Pengamat UGM Sebut KTT ASEAN Mampu Bantu Akhiri Krisis Myanmar

Pengamat UGM menyebut Jakarta Informal Meeting harus menjadi perhatian para pemimpin negara untuk menyelesaikan masalah seperti di Myanmar.

Liputan6.com, Yogyakarta - Langkah Indonesia menjadi tuan rumah Konferensi Tingkat Tinggi ASEAN diapresiasi Muhadi Sugiono, seorang Pengamat Hubungan Internasional UGM dalam menyelesaikan krisis di Myanmar. Aktivis perdamaian dunia dari Fakultas Ilmu Sosial dan Politik UGM ini mengatakan efektivitas hasil KTT ini harus terus melahirkan keputusan bersama dalam tindakan-tindakan konkret.

"Mendudukkan para pihak yang terlibat dalam konflik di Myanmar merupakan sebuah keharusan jika ASEAN ingin benar-benar melakukan peran dalam penyelesaian konflik,” kata Muhadi Sugiono, Selasa 27 April 2021. 

Muhadi menyebut Jakarta Informal Meeting harus menjadi perhatian para pemimpin negara untuk menyelesaikan masalah seperti di Myanmar. Terutama adanya KTT Asean membawa dampak hubungan ASEAN dengan negara-negara anggotanya. 

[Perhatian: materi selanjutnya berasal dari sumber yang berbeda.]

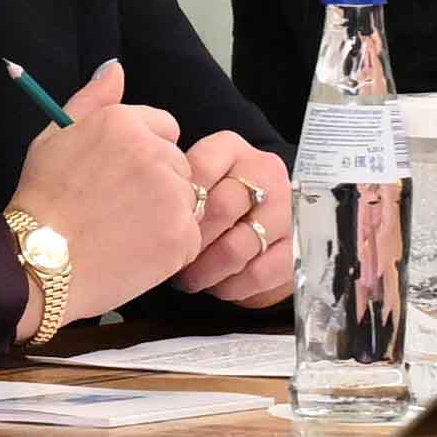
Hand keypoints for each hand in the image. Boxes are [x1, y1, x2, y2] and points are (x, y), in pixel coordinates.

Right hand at [8, 56, 208, 321]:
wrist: (39, 262)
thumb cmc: (42, 200)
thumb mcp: (55, 136)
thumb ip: (91, 99)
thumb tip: (115, 67)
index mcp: (123, 122)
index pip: (166, 129)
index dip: (145, 155)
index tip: (122, 178)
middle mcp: (153, 151)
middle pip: (180, 164)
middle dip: (160, 183)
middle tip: (120, 209)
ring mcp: (171, 194)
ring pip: (188, 199)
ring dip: (167, 215)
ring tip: (126, 232)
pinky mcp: (182, 234)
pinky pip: (190, 236)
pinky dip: (170, 247)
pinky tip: (137, 252)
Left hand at [173, 130, 305, 312]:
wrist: (262, 226)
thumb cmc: (213, 207)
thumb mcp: (192, 184)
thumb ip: (172, 184)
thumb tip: (141, 203)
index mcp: (232, 150)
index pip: (200, 169)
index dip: (177, 204)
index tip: (161, 225)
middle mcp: (265, 173)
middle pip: (221, 209)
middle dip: (191, 243)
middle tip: (172, 259)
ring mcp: (286, 210)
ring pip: (237, 247)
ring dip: (207, 271)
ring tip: (190, 278)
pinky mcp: (295, 247)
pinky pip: (258, 274)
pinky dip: (232, 287)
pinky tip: (219, 286)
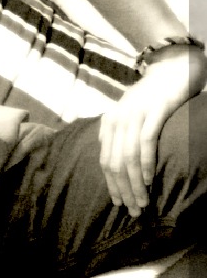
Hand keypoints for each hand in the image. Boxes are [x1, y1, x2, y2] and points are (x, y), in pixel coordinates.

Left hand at [99, 45, 206, 216]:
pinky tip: (148, 180)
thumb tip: (111, 157)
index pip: (105, 161)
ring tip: (142, 202)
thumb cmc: (153, 96)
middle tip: (133, 211)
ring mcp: (134, 115)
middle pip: (115, 163)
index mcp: (109, 123)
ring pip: (128, 157)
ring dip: (134, 184)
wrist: (172, 67)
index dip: (111, 185)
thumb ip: (118, 133)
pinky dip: (145, 164)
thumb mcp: (129, 114)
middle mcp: (117, 119)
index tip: (118, 204)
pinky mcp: (154, 111)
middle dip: (123, 190)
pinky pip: (145, 142)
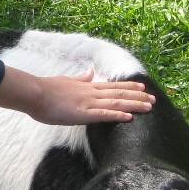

"Melalui Jakarta Informal Meeting yang berlangsung dari tahun 1988 hingga 1990,  Indonesia menghadirkan pihak-pihak yang terlibat dalam konflik untuk berbicara satu sama-lain. Dalam kasus Myanmar, tidak bisa tidak itu harus dilakukan," paparnya.

Muhadi mengatakan selama ini, melalui prinsip non-interference, ASEAN dan negara-negara anggota selalu berusaha menghindari memberikan respon atau bahkan pernyataan terhadap apa yang terjadi di negara-negara anggota yang dianggap sebagai urusan dalam negeri.

"Nah, berbeda dengan praktik-praktik sebelumnya, KTT ASEAN tentang krisis di Myanmar, bisa dilihat sebagai sebuah terobosan. Apalagi jika dilihat dari apa yang dihasilkan, yang antara lain menuntut dihentikannya kekerasan di Myanmar," katanya.

Hanya saja, efektif dan tidaknya KTT ASEAN untuk menghentikan krisis di Myanmar tentu tidak bisa dengan mudah dijawab. Sebab, apa yang dihasilkan oleh KTT menurut pandangannya sebenarnya mencerminkan common denominator yang relatif rendah. 

"Di KTT ASEAN tentang krisis Myanmar ini, indikasi bahwa keputusan ASEAN mencerminkan common denominator yang sangat rendah terlihat misalnya dengan ketidakhadiran PM Thailand, Prayuth Chan-ocha, dan Presiden Filipina, Rodrigo Duterte, serta kehadiran pemimpin junta militer," ungkapnya.

Bahkan, keberadaan pemerintah militer di Thailand yang menggulingkan pemerintahan demokratis menjadi salah satu ganjalan bagi ASEAN untuk mengambil suara atau keputusan yang sangat keras terhadap Myanmar. 

"Jika ASEAN memberikan sikap tegas kepada Myanmar, tetapi tidak kepada Thailand, maka reputasi ASEAN akan hancur, karena ASEAN menerapkan standar ganda. Ini pekerjaan rumah besar bagi ASEAN," katanya.